The CSIS makes this troubled prediction:
In a great turn of history, protests have been muted in recent weeks likely due to the outbreak of the novel coronavirus. … The coronavirus will likely suppress protests in the short term both due to government restrictions in urban areas and citizens’ own reluctance to expose themselves to large public gatherings. However, depending on the future course of this likely pandemic, government responses may themselves become another trigger of mass political protest.
The CSIS calls attention to another significant aspect of this upsurge of mass protests:
[O]ne worrisome signature of this era of mass protests is the common link of their leaderless nature. Citizens are losing faith in current leaders, elites, and institutions and taking to the streets in frustration and often disgust.
It is true that a revolutionary Marxist party does not yet stand at the leadership of masses of workers. But the process through which the Marxist—that is, Trotskyist—movement wins the leadership of the masses is maturing rapidly. The growth in the readership of the World Socialist Web Site, which now has an international audience of well over a million readers per month, indicates the development of a revolutionary socialist orientation within growing sections of the working class.
In the political orientation of the working class, insisted Leon Trotsky, the founder of the Fourth International, the objective conditions arising out of the crisis of capitalism are the decisive factor. The logic of the class struggle drives the working class toward revolutionary conclusions. Witnessing how the ruling class plunders society, stuffing its bank accounts with trillions handed over free of charge, the workers are losing respect for the rights of capitalist property. The old prejudices against the seizure of capitalist property are being dissipated.
The words of Marx, written at the conclusion of Volume I of Das Kapital, acquire burning actuality in our own epoch: “The knell of capitalist property sounds. The expropriators are expropriated.”
Finally, the working class, as it passes through this crisis, can recognize as never before the common struggle and destiny of the laboring mass all over the world. The pandemic is a world experience, requiring a world solution.

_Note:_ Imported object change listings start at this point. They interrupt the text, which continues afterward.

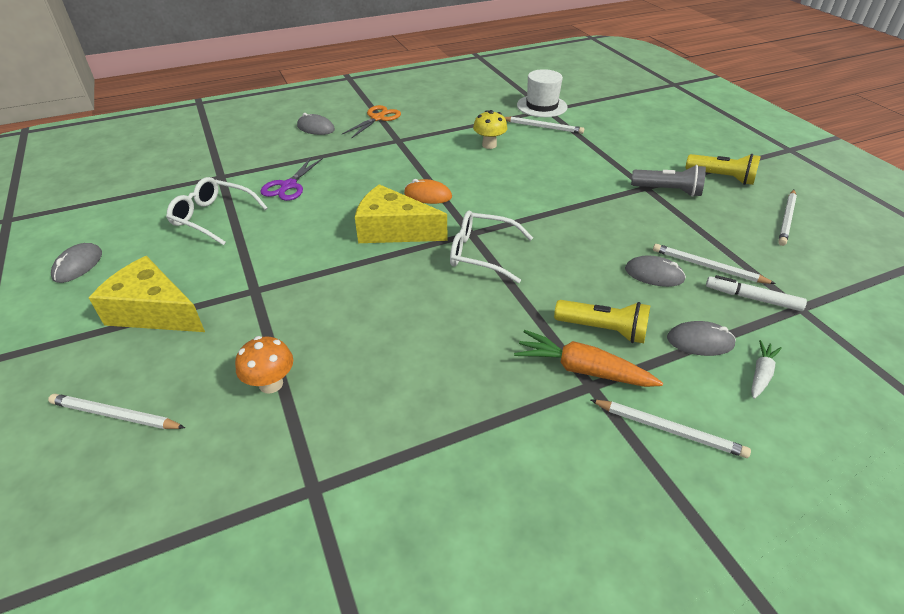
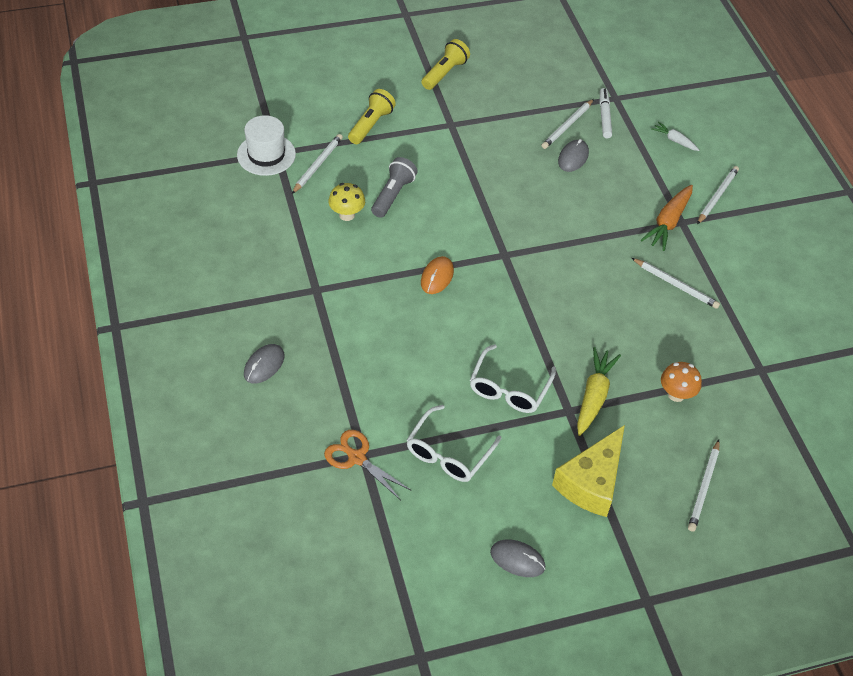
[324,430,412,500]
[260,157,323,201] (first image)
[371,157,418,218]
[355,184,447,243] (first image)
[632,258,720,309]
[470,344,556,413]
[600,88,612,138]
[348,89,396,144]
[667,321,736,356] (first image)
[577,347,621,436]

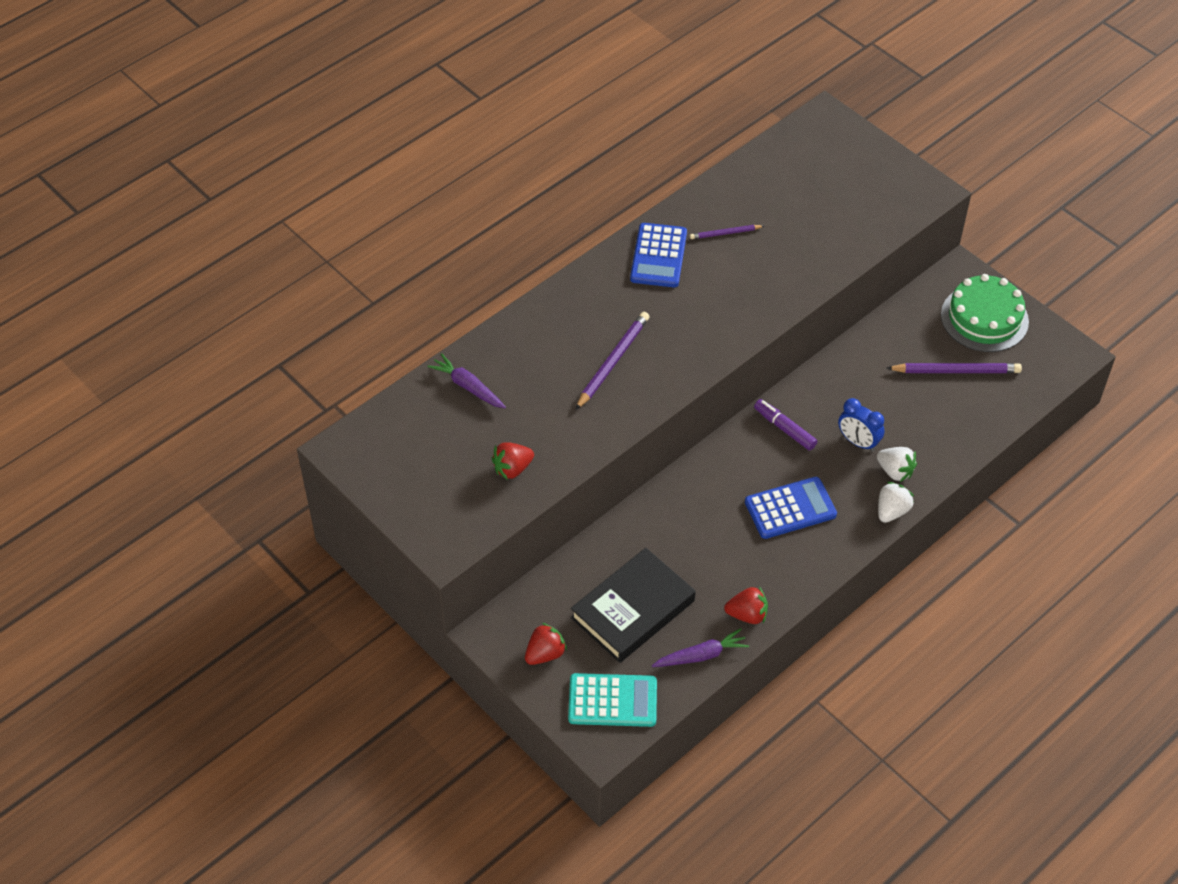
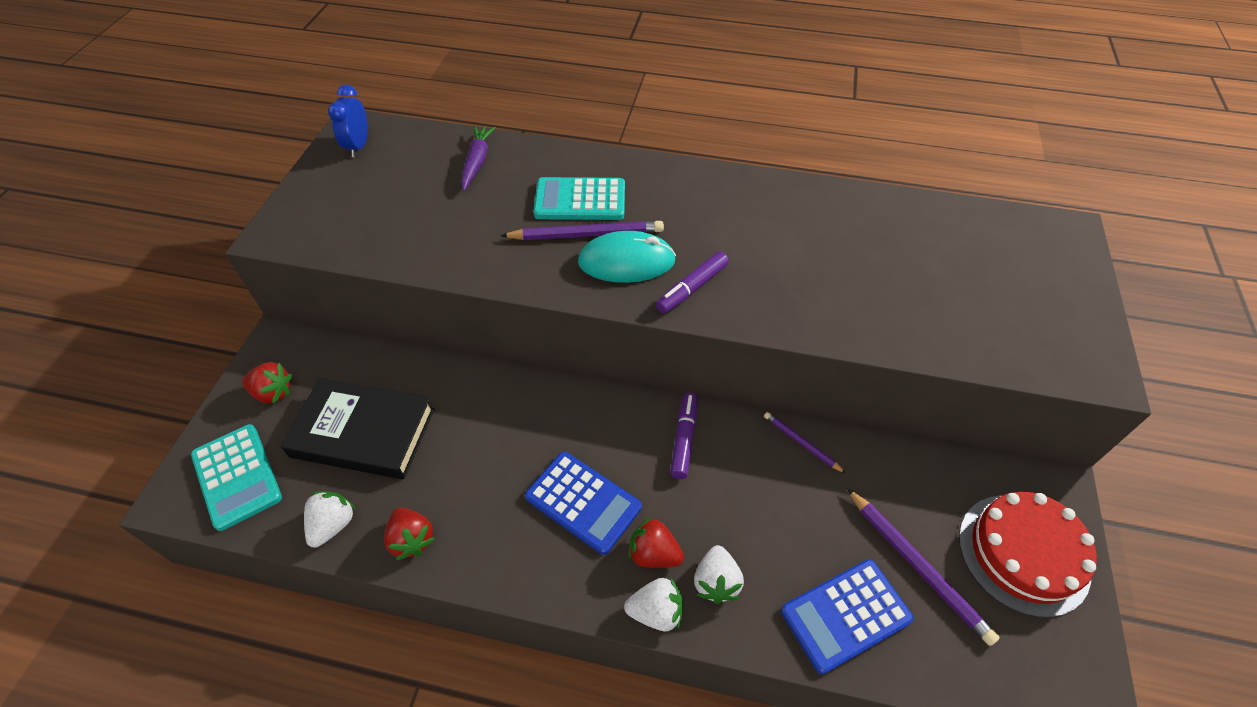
[781,559,914,674]
[764,412,846,474]
[959,492,1097,618]
[328,85,368,157]
[628,517,684,568]
[304,491,356,548]
[533,177,625,220]
[578,231,676,283]
[656,251,729,313]

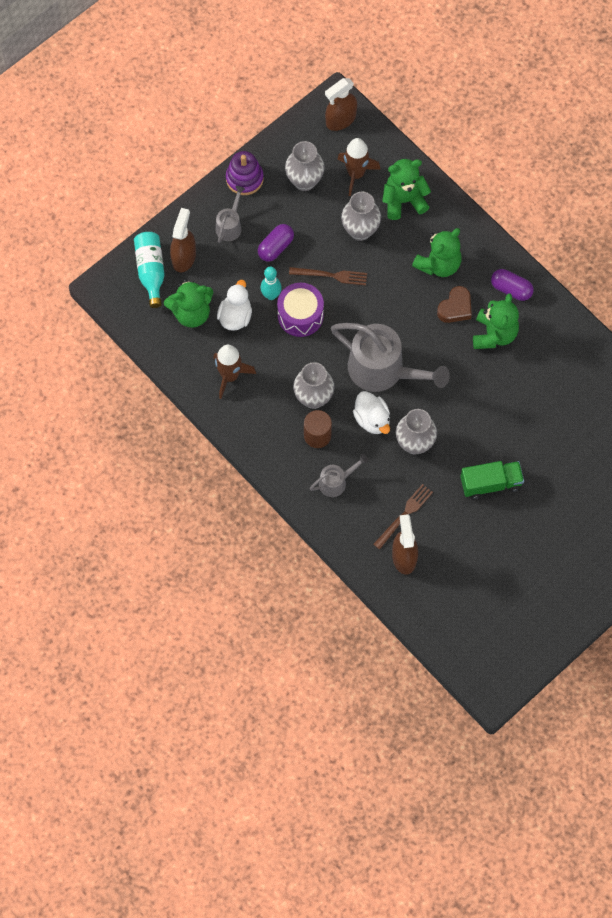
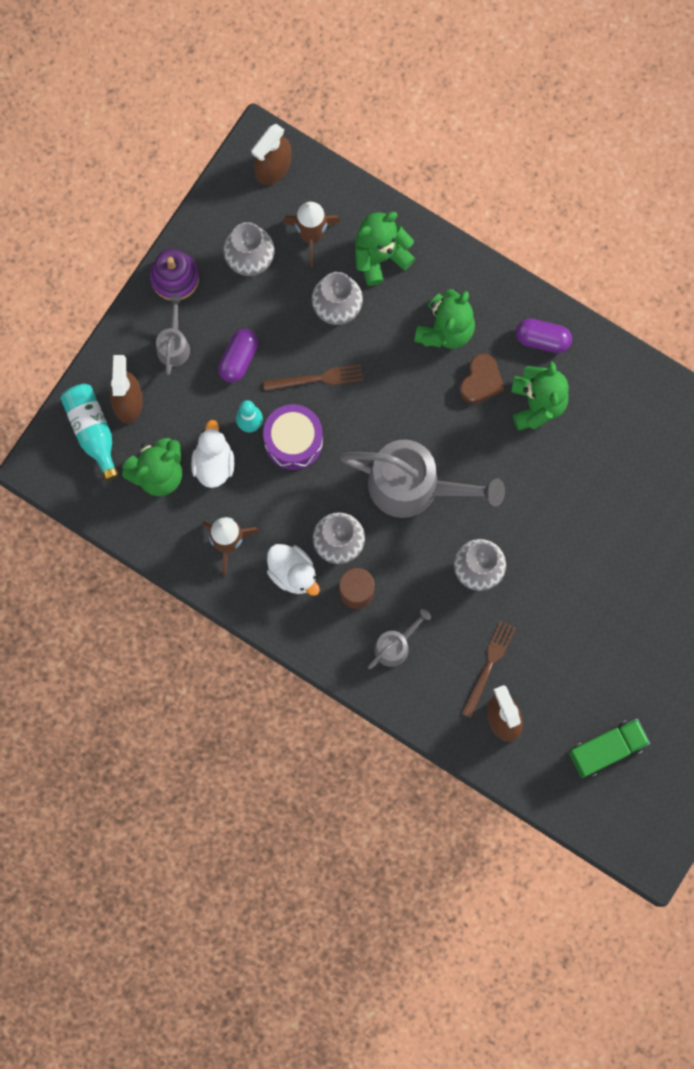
[267,544,320,596]
[569,719,650,778]

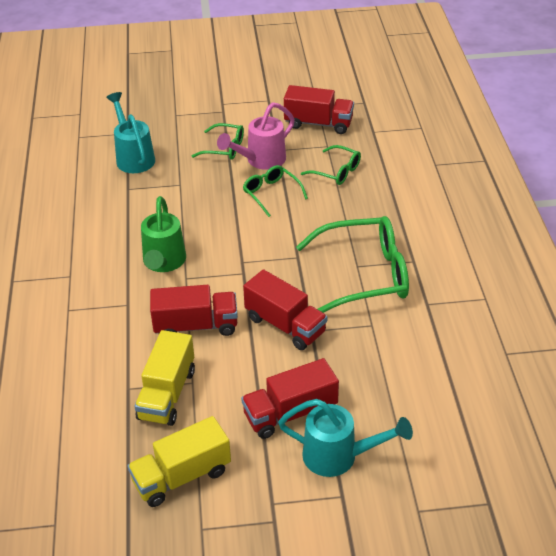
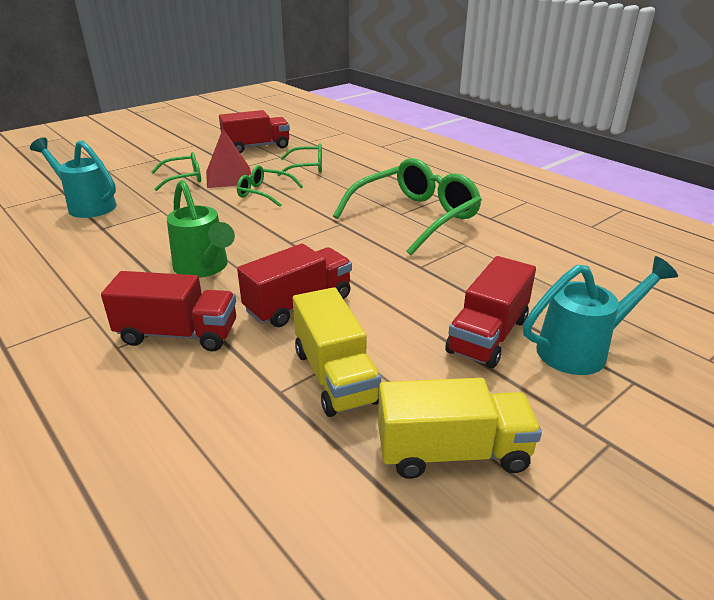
[206,129,251,188]
[101,271,236,351]
[378,378,542,479]

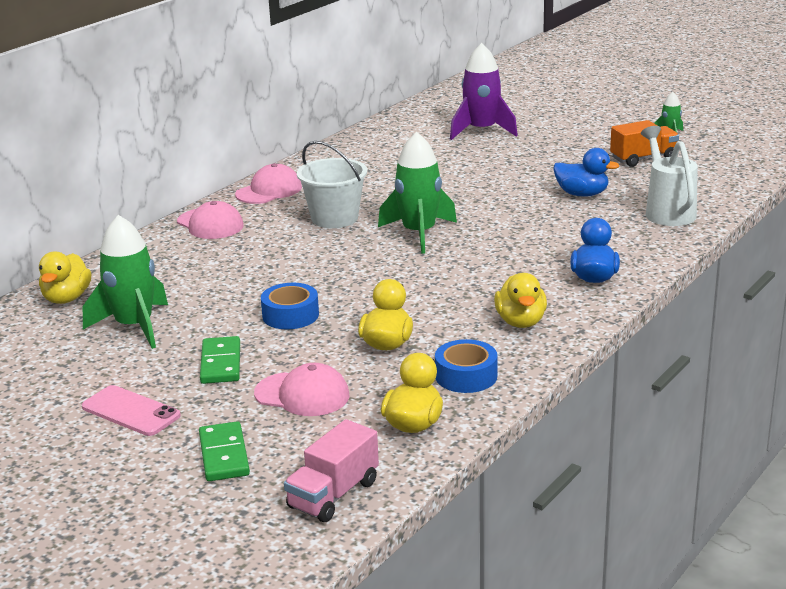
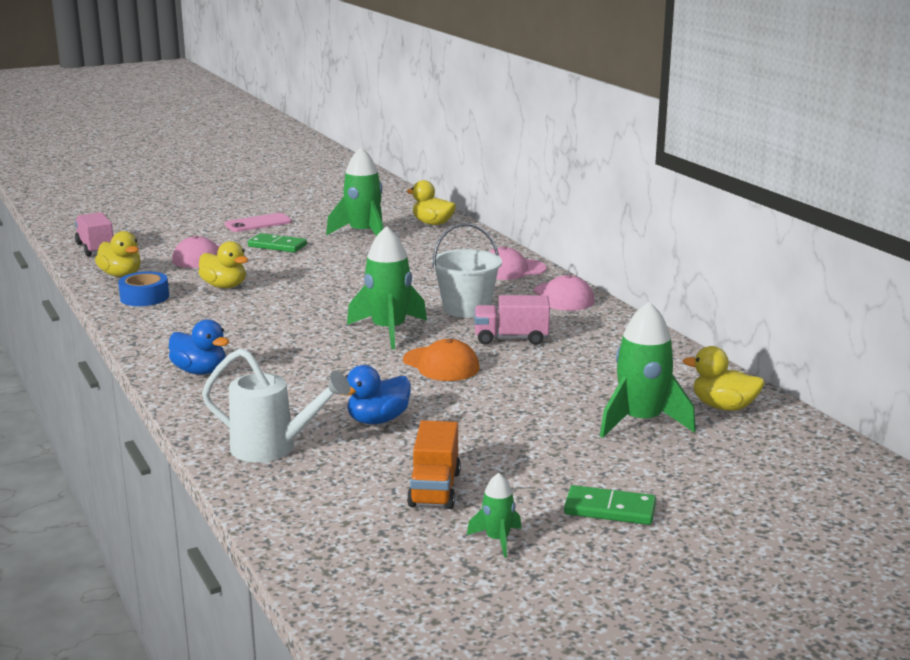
[600,301,696,438]
[683,346,765,411]
[261,283,319,329] (first image)
[564,485,656,525]
[475,295,550,345]
[403,339,480,381]

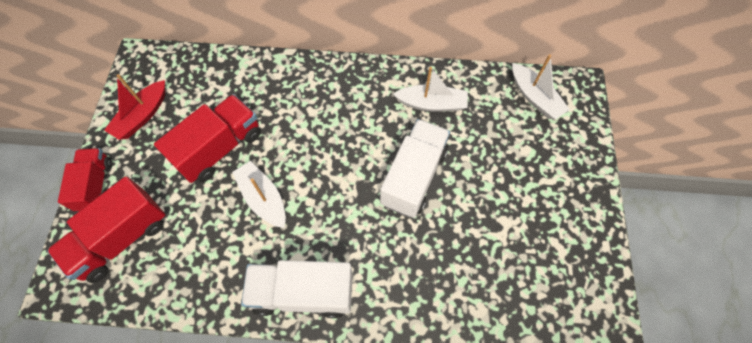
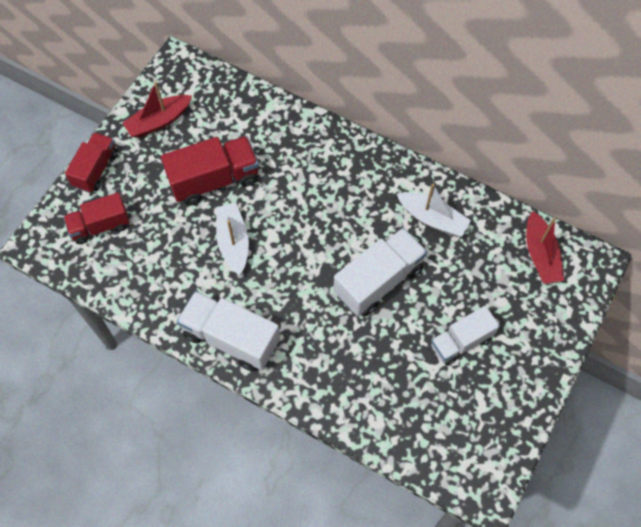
[526,211,564,284]
[63,193,130,244]
[431,306,500,366]

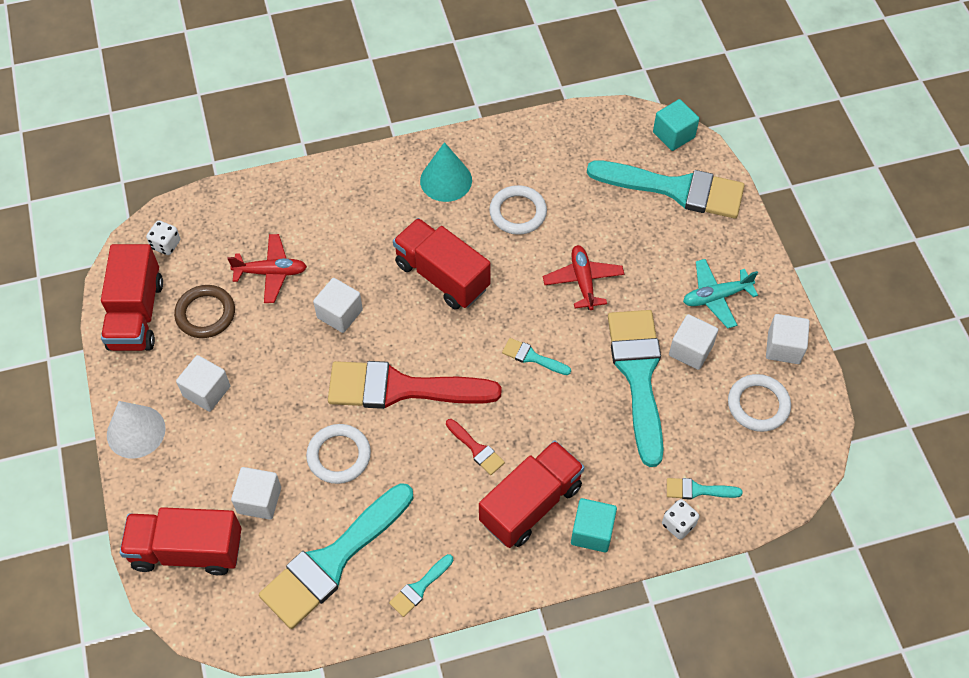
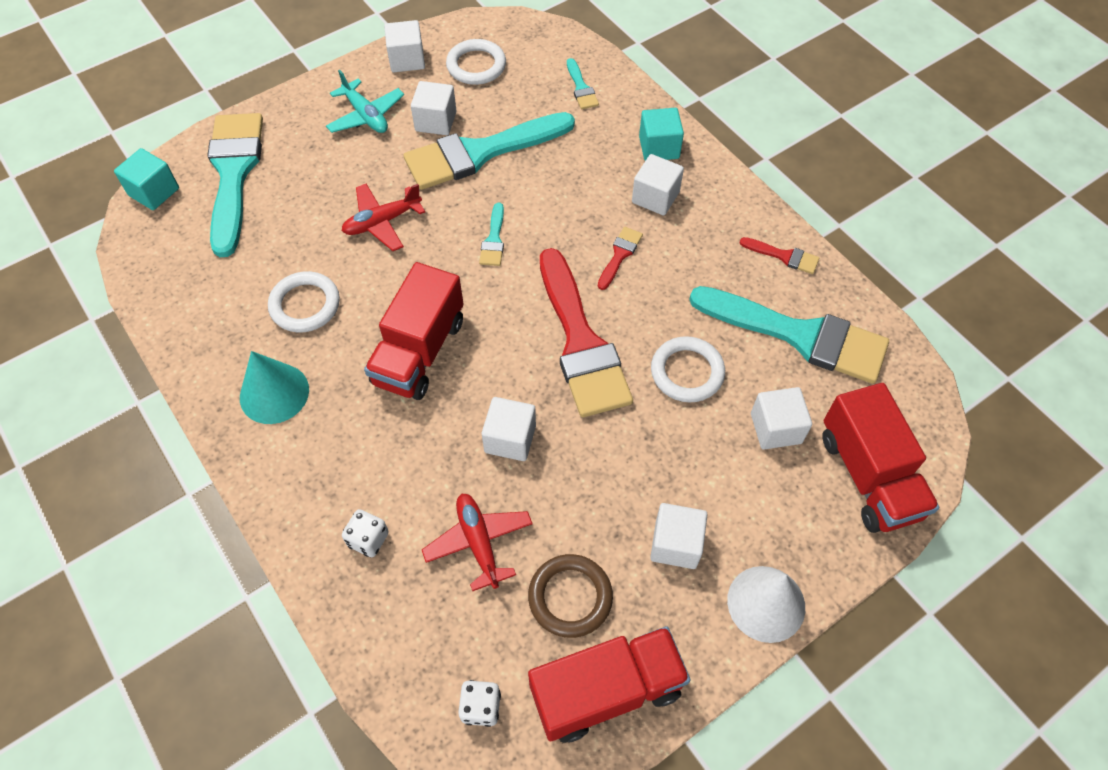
[632,154,684,215]
[342,509,389,557]
[739,237,819,274]

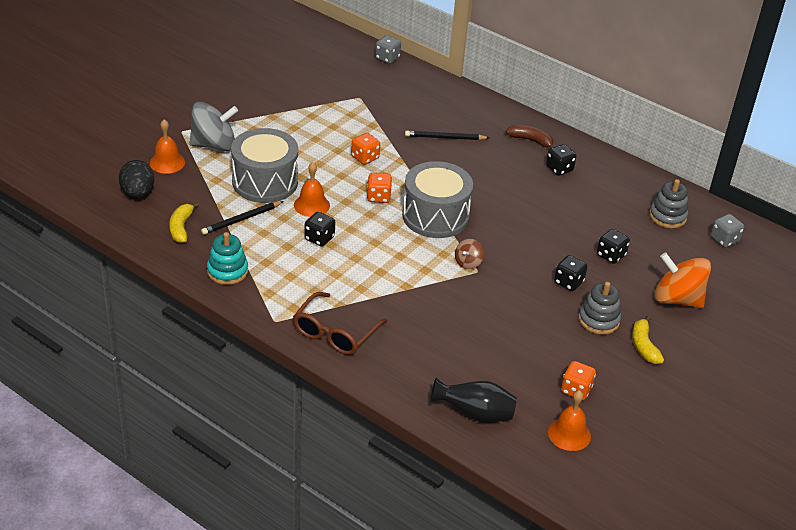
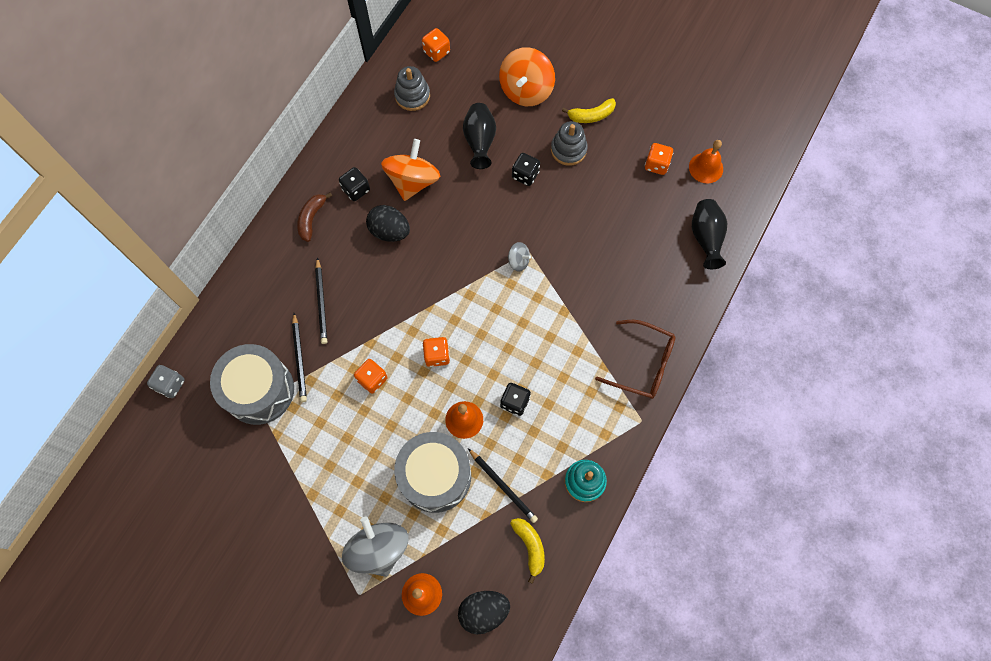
[210,344,294,425]
[510,518,545,584]
[422,28,450,62]
[463,103,496,169]
[508,242,531,271]
[381,139,440,201]
[366,205,410,242]
[292,313,307,402]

In the fight against the coronavirus, issues of race, ethnicity, nationality and gender fade into insignificance. The struggle against the pandemic demands the surmounting of all national barriers that inhibit the productive and progressive collaboration of humanity.
There is a deep-felt belief that the world must change. The pandemic has exposed capitalism as an anachronistic social system, a barrier not only to progress in the most general sense, but to the survival of the human species.
Objective conditions impel the working class toward socialist revolution. But that which is objectively possible and necessary must be acted upon. The essential link between the possible and its realization is conscious action. It is not enough to criticize the state of the world. The task is to change it. Therefore, I appeal to all those who are watching and listening throughout the world to make the decision to join us in the fight to build the International Committee of the Fourth International as the World Party of Socialist Revolution.